Rassemblant sa détermination, Hilda entra. La pièce avait la personnalité distincte d'un perfectionniste. Les murs étaient ornés de tableaux simples représentant des monstres, créées avec le bâton qu'il emportait partout où il allait. Il en avait toute une collection.

Le bâton magique était un précieux héritage de la famille royale. Hilda l'avait offert à Yuga il y a quelque temps. Ce bâton ressemblait à un pinceau et pouvait créer des peintures en deux dimensions. La plupart auraient dit que c'était un pouvoir assez inutile, mais Yuga était intelligent et pouvait presque tout faire avec. C'était comme si le bâton lui avait toujours été destiné. Yuga était devenu très habile avec le pinceau magique, l'utilisant pour transformer les monstres qui affligeaient Lorule en peintures dans le seul but de montrer son pouvoir. Hilda avait été très impressionnée.

Il y avait aussi un bracelet qui possédait des capacités similaires, mais les deux trésors avaient été perdus. Le bâton avait été détruit en même temps que Yuga, et le bracelet avait disparu quand Hilda l'avait utilisé pour renvoyer Link et Zelda à Hyrule.

En pénétrant plus loin dans la pièce faiblement éclairée, Hilda vit apparaître ce qui semblait être un grand tableau posé sur un chevalet, recouvert d'un drap.
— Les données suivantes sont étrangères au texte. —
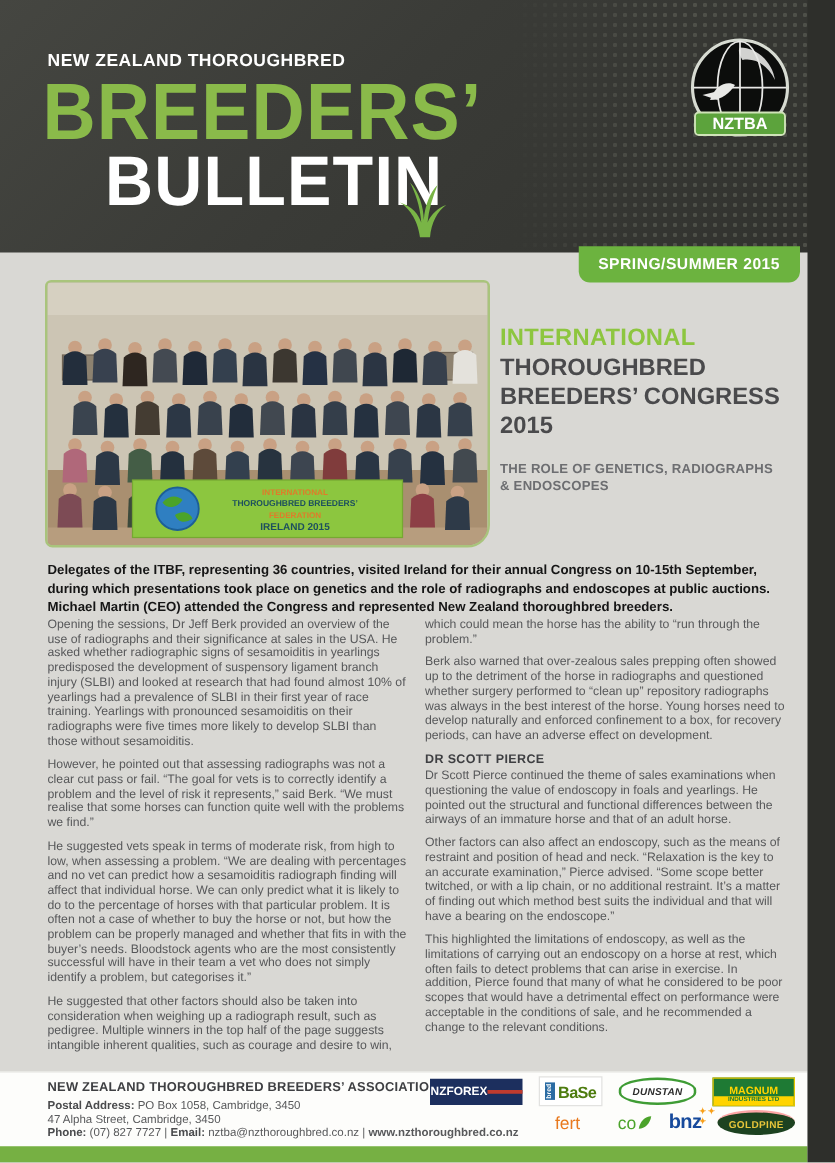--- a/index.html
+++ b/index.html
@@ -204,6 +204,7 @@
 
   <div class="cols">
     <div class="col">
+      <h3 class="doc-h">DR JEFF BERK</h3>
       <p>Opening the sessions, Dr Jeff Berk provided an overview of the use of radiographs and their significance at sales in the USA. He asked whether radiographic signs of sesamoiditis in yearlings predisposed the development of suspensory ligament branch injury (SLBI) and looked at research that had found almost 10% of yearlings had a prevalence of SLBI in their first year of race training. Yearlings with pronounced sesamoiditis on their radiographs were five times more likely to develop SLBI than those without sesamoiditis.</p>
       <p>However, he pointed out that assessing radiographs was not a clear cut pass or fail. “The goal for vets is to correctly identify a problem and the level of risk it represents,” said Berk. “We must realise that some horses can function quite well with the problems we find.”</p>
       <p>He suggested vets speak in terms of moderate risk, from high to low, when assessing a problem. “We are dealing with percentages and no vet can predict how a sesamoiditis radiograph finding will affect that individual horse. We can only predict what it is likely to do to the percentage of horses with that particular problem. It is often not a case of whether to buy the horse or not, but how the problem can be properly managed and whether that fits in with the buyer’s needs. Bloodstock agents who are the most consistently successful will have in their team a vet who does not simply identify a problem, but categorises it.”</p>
Hilda s'en approcha et retira le tissu qui le recouvrait.

Son estomac se serra et elle dut se forcer à respirer profondément tandis que son esprit s'efforçait de comprendre ce qui se cachait en dessous. C'était un portrait d'elle, mais bien plus beau et détaillé que les autres peintures plates et bidimensionnelles sur le mur. La version peinte d'elle la regardait en retour avec un sourire narquois. Ses doigts effleurèrent légèrement la toile, puis elle se ravisa, espérant qu'elle ne l'avait pas endommagée. À en juger par la texture, c'était une vraie peinture, pas un tableau créé par magie. La signature était dans le coin inférieur droit, écrite de la manière la plus prétentieuse possible. Il lui fallut un moment pour se rendre compte qu'elle avait enroulé ses bras autour de sa poitrine. C'était comme si l'air environnant était devenu froid.

Pourquoi a-t-il peint ce…

Après un moment de délibération, elle retira soigneusement le tableau de son support et le ramena dans sa chambre. Elle voulait le cacher, le garder pour elle toute seule.